Mais comme j'ai honte... , honte pour mon pays et pour ma Ville! J'attends avec impatience de lire la première Encyclique du nouveau Pape Léon - par son  nom pontifical, il a voulu placer son action sous le signe d'un sursaut de la justice sociale. Il est en effet grand temps... 

dimanche 8 juin 2025

Tendre à la Vie, tendre à la paix

 Le monde ne va pas bien. Certains de ses grands dirigeants semblent avoir perdu l'esprit ou la raison, semblent ne rêver que guerres et destructions - avec à la clé, bien sûr, une indifférence croissante pour l'avilissement de notre planète, de notre "maison commune" comme l'appelait notre bon pape François. Dans ce contexte difficile, célébration aujourd'hui de la Pentecôte, de l'effusion d'un autre Esprit, l'Esprit de Dieu, sur quiconque veut bien l'accueillir.

* **Lignes de données**
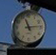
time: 11:13
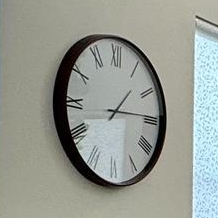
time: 1:14
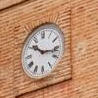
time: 10:16
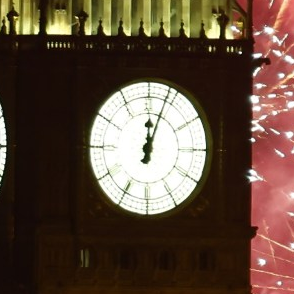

* **Consigne 1**
D'après le texte, comment le pape François appelait-il notre planète ?
* **Consigne 2**
Recopiez s'il vous plaît le passage du texte qui commence à « Mais comme j'ai » et se termine à « effet grand temps... ».
Le matériel n'a aucun lien avec le texte.

* **Résultat 1**
Notre « maison commune ».

* **Résultat 2**
Mais comme j'ai honte... , honte pour mon pays et pour ma Ville! J'attends avec impatience de lire la première Encyclique du nouveau Pape Léon - par son  nom pontifical, il a voulu placer son action sous le signe d'un sursaut de la justice sociale. Il est en effet grand temps...